This pillar is also the foundation of TBE’s advocacy work. Every instance of a local enterprise being excluded from a formal supply chain due to packaging standards, invoicing requirements, or registration barriers becomes a data point in TBE’s policy briefs and a concrete argument for the regulatory simplification that would open those doors permanently.


Digital skills and financial visibility
One of the most persistent structural barriers to capital access for informal entrepreneurs in Adamawa and the North-West is financial invisibility. Without documented transactions, registered businesses, or verifiable cash flow histories, the majority of micro and small enterprise owners simply do not exist on paper to the banks, microfinance institutions, and fintech platforms that hold the capital they need.
TBE’s digital skills and financial visibility pillar directly addresses this gap by equipping programme participants with the practical tools and knowledge to document their business activity, build a financial track record, and become legible to formal lenders over time. Training is designed specifically for the realities of northern Cameroon, delivered in French and local languages, optimised for low-bandwidth environments, and taught by community-embedded facilitators who understand the lived context of participants.
Core competencies include mobile money account management and transaction tracking, WhatsApp-based customer communication and product cataloguing, basic digital bookkeeping and sales recording, and an introduction to the documentation requirements of formal financial institutions. Over five years, TBE targets the issuance of 2,000 digital skills certifications across 30 or more communities.
Beyond individual skill acquisition, this pillar generates the financial identities that make capital access possible, transforming entrepreneurs from invisible informal actors into documented, credible, and increasingly bankable enterprises capable of accessing the broader financial ecosystem independently.
Why this cannot be neglected
In northern and northwest Cameroon, the consequences of capital exclusion are not abstract. They are visible in every market, in every community, and in every family that depends on a small business for its daily income. When an entrepreneur cannot access finance, she does not simply stay where she is. She falls back. She borrows at high cost from informal lenders, accumulates debt that consumes the income she was trying to grow, and enters the next crisis more fragile than the last. Over time, the business does not stagnate. It collapses.
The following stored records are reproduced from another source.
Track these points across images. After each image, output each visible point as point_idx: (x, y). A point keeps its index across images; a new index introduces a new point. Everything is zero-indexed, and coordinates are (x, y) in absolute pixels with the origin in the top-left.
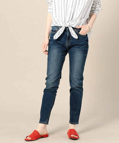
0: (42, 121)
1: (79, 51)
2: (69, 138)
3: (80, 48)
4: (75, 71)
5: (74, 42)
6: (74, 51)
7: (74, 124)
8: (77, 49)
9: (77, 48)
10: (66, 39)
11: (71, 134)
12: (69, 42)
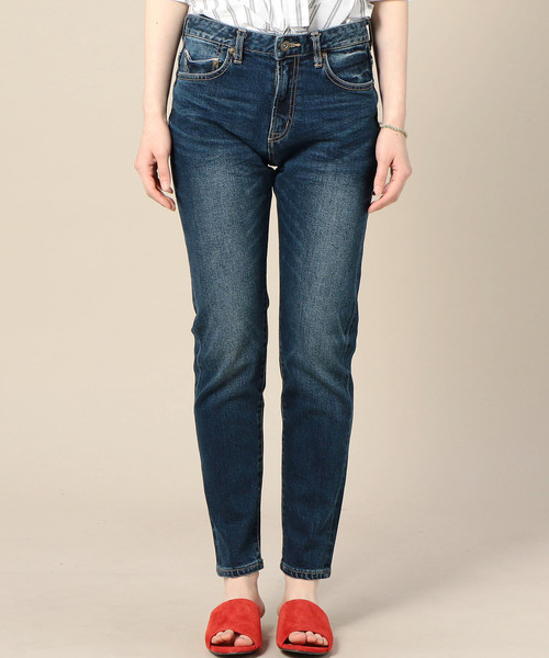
0: (240, 564)
1: (336, 173)
2: (278, 645)
3: (345, 158)
4: (318, 285)
5: (312, 124)
6: (312, 176)
7: (310, 577)
8: (330, 167)
9: (325, 160)
10: (270, 109)
11: (288, 625)
12: (283, 126)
The scale of this exclusion demands urgent, structured intervention. Only 25% of Cameroonians hold a bank account, and in the northern regions that figure is considerably lower. In the North-West, 92.2% of small enterprises rely entirely on informal borrowing, not by choice, but because the formal financial system has never been designed to include them. Women carry this burden most acutely, comprising more than 60% of the informal economy while remaining structurally locked out of the credit, collateral, and commercial networks that would allow their enterprises to grow. Meanwhile, larger companies in Cameroon receive three times more credit than small businesses, even as small businesses make up 80% of the industrial sector. The system does not reward need. It rewards existing advantage.
Neglecting this gap does not preserve the status quo. It actively deepens it. Every year that an entrepreneur in Martap or Tibati operates without access to capital is a year of compounding disadvantage. Skills deteriorate without the resources to apply them. Market opportunities pass to better-financed competitors. Young people who might have become employers become job-seekers instead. Communities that might have built local economic resilience remain dependent on external actors and fragile supply chains they do not control.
The economic cost of inaction extends beyond individual enterprises. An estimated 443,000 SMEs operate across Cameroon, contributing significantly to employment, GDP, and household income. The majority of these businesses remain chronically underfinanced, not because they are unviable, but because the infrastructure to connect them to capital has never been built at the community level where they actually operate. Without that infrastructure, Cameroon’s stated national priorities, including SME development, youth employment, and inclusive economic growth under the Emergence 2035 Vision, remain aspirational rather than achievable.
TBE’s capital access programme is not a peripheral development intervention. It is a direct response to one of the most consequential structural failures in the economic life of northern and northwest Cameroon. The entrepreneurs we serve are not waiting to be discovered. They are already working, already producing, and already contributing to their communities under conditions that no financial system should allow to persist. What they need is not charity. They need a bridge. And every day that bridge is not built is a day that potential becomes loss.